Edward Marrinan, J.P. Morgan's chief credit strategist, says there are clear signs of recovery in the credit markets but also cautions conditions are still far from normal. "It's improving. Anything is better than what we were living through, or barely living through, in July and August. There are multiple signs that things are getting better, slowly admittedly, but better," he said.

Marrinan says in addition to improvement in the commercial paper markets, there are other signs, including less volatility in equities (witness performance of the VIX), narrowing swap spreads and a near record volume of about $85 billion in high-grade corporate debt coming to market in September.

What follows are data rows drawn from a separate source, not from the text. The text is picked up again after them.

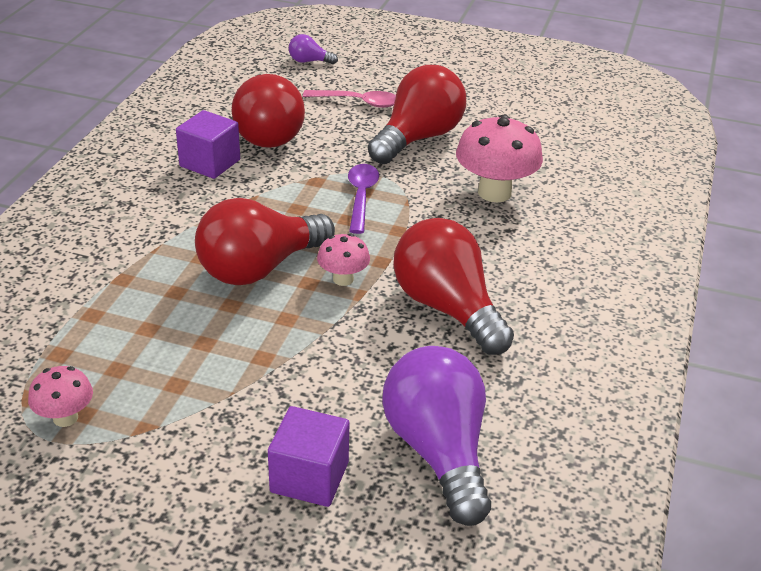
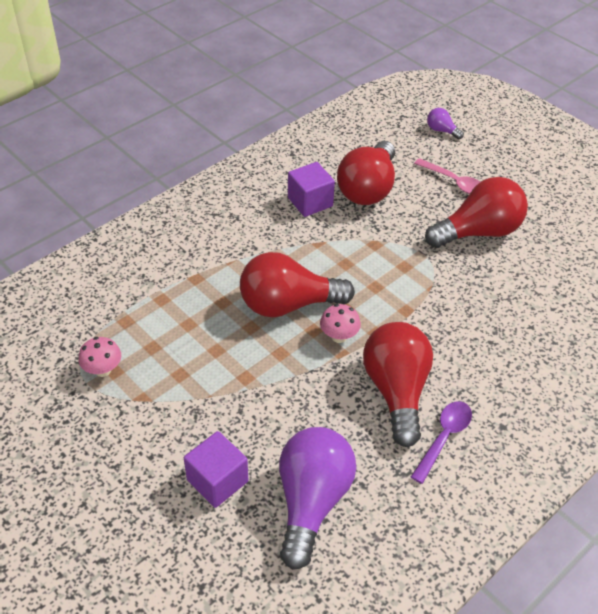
camera: 30 degrees right, 10 degrees up
purple spoon [348,164,379,234] -> purple spoon moved to [411,401,472,484]
pink mushroom [456,115,543,202] -> none

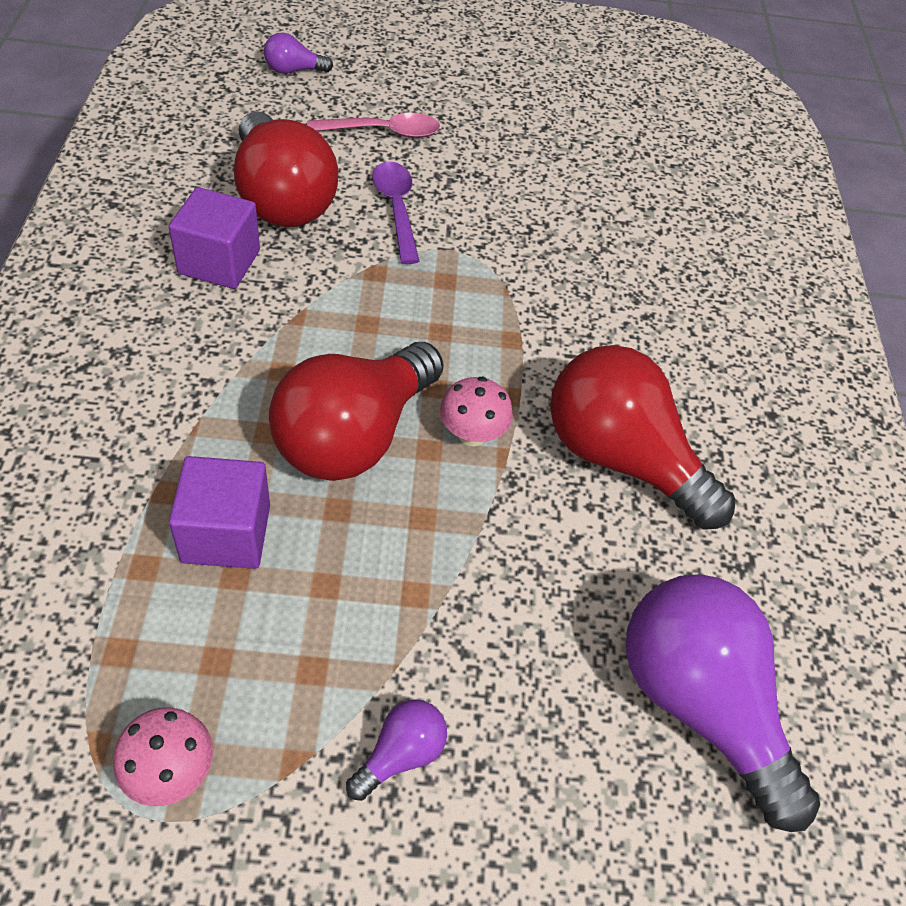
camera: 50 degrees left, 5 degrees up
purple cube [184,431,248,508] -> purple cube moved to [169,456,270,569]
purple spoon [411,401,472,484] -> purple spoon moved to [372,161,420,264]
red light bulb [425,177,528,248] -> none
none -> purple light bulb [346,699,447,801]

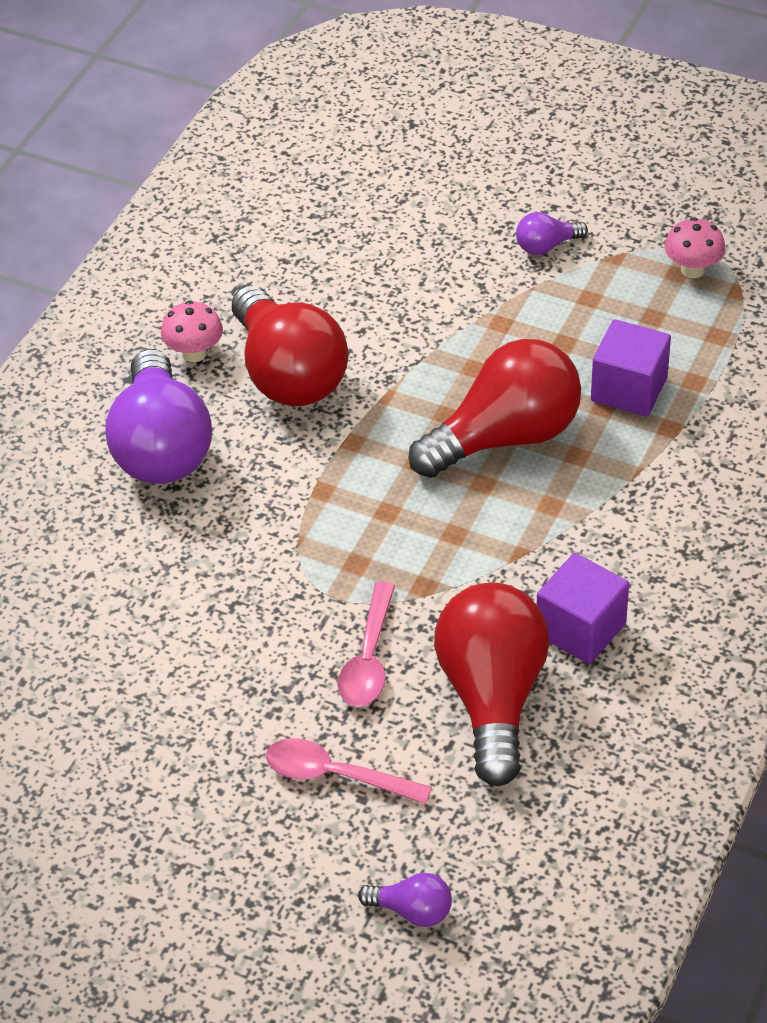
camera: 150 degrees left, 5 degrees down
purple spoon [372,161,420,264] -> pink spoon [338,582,395,706]
pink mushroom [440,377,513,446] -> pink mushroom moved to [161,301,223,362]
purple light bulb [626,574,820,832] -> purple light bulb moved to [105,349,212,484]

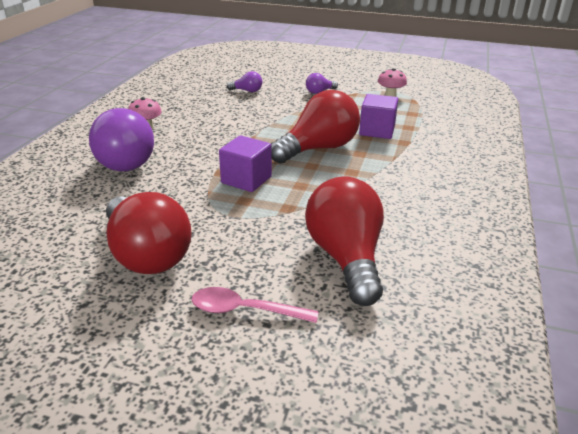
camera: 10 degrees left, 15 degrees down
red light bulb [232,285,348,406] -> red light bulb moved to [106,192,192,274]
pink spoon [338,582,395,706] -> none
purple light bulb [358,873,452,927] -> purple light bulb moved to [227,71,262,92]
purple cube [537,553,629,664] -> purple cube moved to [219,135,272,192]

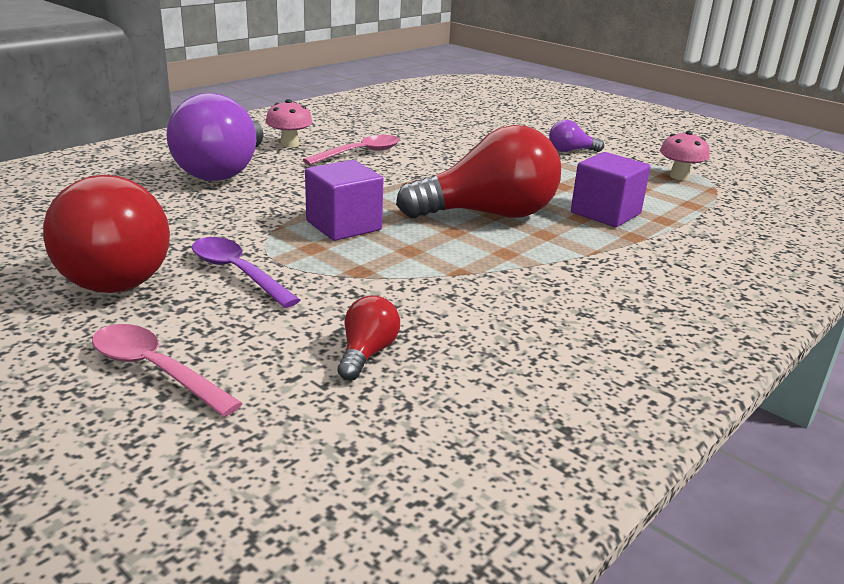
camera: 25 degrees right, 5 degrees down
purple light bulb [227,71,262,92] -> none
red light bulb [305,177,384,306] -> red light bulb [338,295,400,381], size x0.44
none -> purple spoon [192,237,300,308]
none -> pink spoon [303,135,400,165]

"In subprime land, the month of September is the month during which the largest volume of subprime adjustable rate mortgage loans will reset. Rates are going to go up on those people. That's certainly a signal there will be more foreclosures, more defaults, more pain for subprime holders," Marrinan said. "On a quantitative sense, it may be a low point. It's a bottom we have to touch in order to start working our way out of the subprime problem. It's a catharsis cleansing to work our way out of the problem." Each month, thereafter, there will be fewer and fewer resets.

As we approach the end of what was one of the roughest market quarters in recent memory, we see a relatively stable stock market but a dollar tumbling down the dark basement steps with no cellar floor in sight. "I think that every day that passes after the Fed's psychological easing makes for improvement in the general state of the market, and the mark to the markets. The credit crisis is a lot like a radioactive material. It has a half life," said CNBC's Rick Santelli.

Despite the good news there were a few negatives today. First theEuropean Central Bank lent more money on a short-term basis to some one financial institution this morning than it has in the past three years.

Later in the morning, the Fed revealed that it added $38 billion of repurchase agreements ranging from overnight to 14-day repos. That is the largest amount in one day since August, when it initially took action to keep banks liquid and steady the Fed funds rate.